日本の教育が劣化しているというニュースが目立つ。
つい最近も、経済協力開発機構(OECD)の国際学習到達度調査(PISA)の読解力部門で、日本は2012年の4位、15年の8位から18年は一気に15位まで下がったと報じられた。
その一番の原因は、ICT(情報通信技術)への対応の遅れだ。読解力とICTの関係は?と思うが、説明を聞くと納得する。
そもそも、このPISAの試験は、パソコンの使用が前提だ。現代社会における読解力とは、ネット空間を行き交う大量の情報から、その質を吟味・選択して判断し、さらにネット上で自分の考えを発信する力を意味する。日本は「情報を探し出す力」と情報を「評価し、熟考する力」で成績を落とした。日ごろからPCを使う教育を受けていない生徒が多い日本では、当然の結果だ。

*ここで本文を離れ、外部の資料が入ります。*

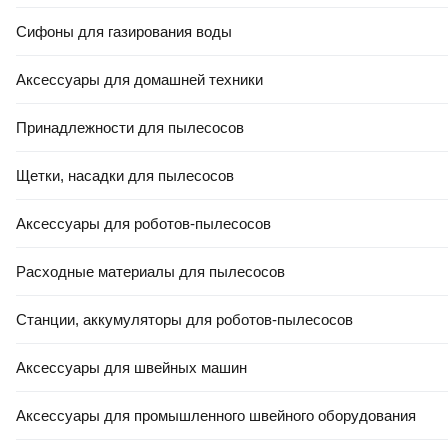
Сифоны для газирования воды
5.0
(
1
)
0.0
Аксессуары для домашней техники
Принадлежности для пылесосов
Щетки, насадки для пылесосов
Аксессуары для роботов-пылесосов
Расходные материалы для пылесосов
203
,
00 Ҕ
146
,
00 Ҕ
Портативный пылесос Kitfort
Портативный пылесос
КТ-5294
Baseus A2Pro / VCAQ040001
Станции, аккумуляторы для роботов-пылесосов
В корзину
В корзину
Аксессуары для швейных машин
Аксессуары для промышленного швейного оборудования
0.0
5.0
(
1
)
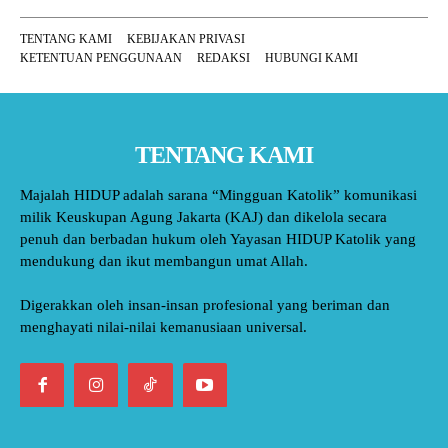
TENTANG KAMI
KEBIJAKAN PRIVASI
KETENTUAN PENGGUNAAN
REDAKSI
HUBUNGI KAMI
TENTANG KAMI
Majalah HIDUP adalah sarana “Mingguan Katolik” komunikasi
milik Keuskupan Agung Jakarta (KAJ) dan dikelola secara
penuh dan berbadan hukum oleh Yayasan HIDUP Katolik yang
mendukung dan ikut membangun umat Allah.
Digerakkan oleh insan-insan profesional yang beriman dan
menghayati nilai-nilai kemanusiaan universal.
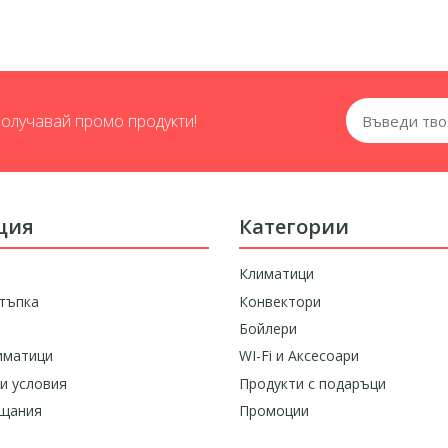
получавай промо продукти!
ция
Категории
Климатици
тъпка
Конвектори
Бойлери
иматици
WI-Fi и Аксесоари
и условия
Продукти с подаръци
ащания
Промоции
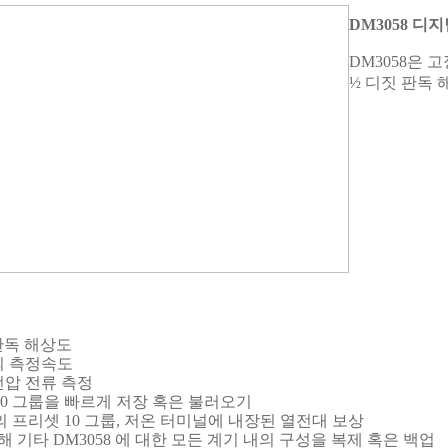
DM3058 디
DM3058은 
½ 디짓 판독
 판독 해상도
/s의 측정속도
 전압 전류 측정
10 그룹을 빠르게 저장 혹은 불러오기
 프리셋 10 그룹, 저온 터미널에 내장된 열전대 보상
통해 기타 DM3058 에 대한 모든 계기 내의 구성을 복제 혹은 백업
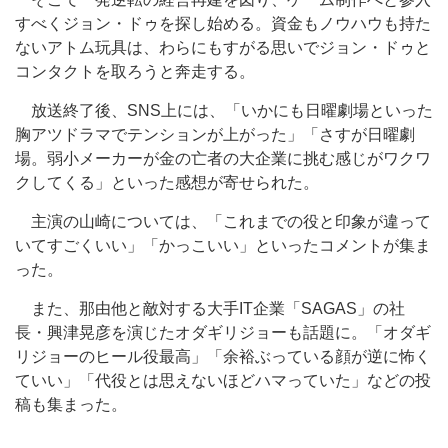
すべくジョン・ドゥを探し始める。資金もノウハウも持た
ないアトム玩具は、わらにもすがる思いでジョン・ドゥと
コンタクトを取ろうと奔走する。
放送終了後、SNS上には、「いかにも日曜劇場といった
胸アツドラマでテンションが上がった」「さすが日曜劇
場。弱小メーカーが金の亡者の大企業に挑む感じがワクワ
クしてくる」といった感想が寄せられた。
主演の山崎については、「これまでの役と印象が違って
いてすごくいい」「かっこいい」といったコメントが集ま
った。
また、那由他と敵対する大手IT企業「SAGAS」の社
長・興津晃彦を演じたオダギリジョーも話題に。「オダギ
リジョーのヒール役最高」「余裕ぶっている顔が逆に怖く
ていい」「代役とは思えないほどハマっていた」などの投
稿も集まった。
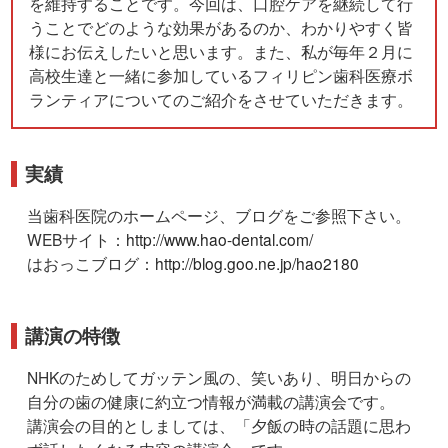
を維持することです。今回は、口腔ケアを継続して行
うことでどのような効果があるのか、わかりやすく皆
様にお伝えしたいと思います。また、私が毎年２月に
高校生達と一緒に参加しているフィリピン歯科医療ボ
ランティアについてのご紹介をさせていただきます。
実績
当歯科医院のホームページ、ブログをご参照下さい。
WEBサイト：
http://www.hao-dental.com/
はおっこブログ：
http://blog.goo.ne.jp/hao2180
講演の特徴
NHKのためしてガッテン風の、笑いあり、明日からの
自分の歯の健康に約立つ情報が満載の講演会です。
講演会の目的としましては、「夕飯の時の話題に思わ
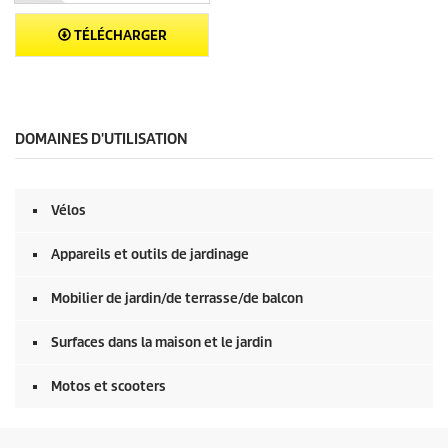
TÉLÉCHARGER
DOMAINES D'UTILISATION
Vélos
Appareils et outils de jardinage
Mobilier de jardin/de terrasse/de balcon
Surfaces dans la maison et le jardin
Motos et scooters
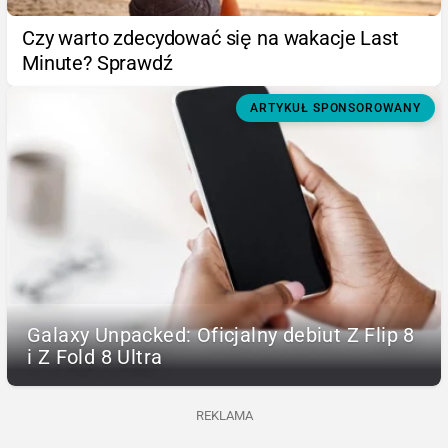
Czy warto zdecydować się na wakacje Last
Minute? Sprawdź
ARTYKUŁ SPONSOROWANY
Galaxy Unpacked: Oficjalny debiut Z Flip 8
i Z Fold 8 Ultra
REKLAMA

一方、安倍政権は、年末の予算編成の目玉として、23年度までに総額4千億円かけて、小中学校でパソコン1人1台を目指すと発表した。しかし、これで、日本のICT教育のレベルが飛躍的に上がるとは言えない。PCを使える教師が少なすぎるからだ。
18年のOECDの「国際教員指導環境調査」によれば、課題や学級活動でICTを「いつも」または「しばしば」活用させていると答えた日本の中学教員の割合は17・9%でOECD平均(51・3%)を大きく下回り、ビリから2番目。小学校でも24・4%(平均は非公表)で下から4番目だ。
03年度に情報科を必修とした高校でも状況は同じ。プログラミングを22年度に高校で必修化し、さらに、24年度から大学入学共通テストに情報科を導入の方向なのだが、情報科の免許を持つ専任教員の採用試験をしたことのない都道府県が18年時点で13もあるというのだから驚く。
その原因は、やる気のない都道府県からの陳情を受けて、文科省が、プログラミングを学ばなくてもよい「社会と情報」という「プログラミングなし」のコースを情報科として認めてしまったことにある。多くの高校がこの逃げ道を利用し、数学や理科の教員が片手間に「ナンチャッテ情報科」の授業を行っている。この間16年、非常に多くの高校生がプログラミングを学ぶ機会を奪われたのだ。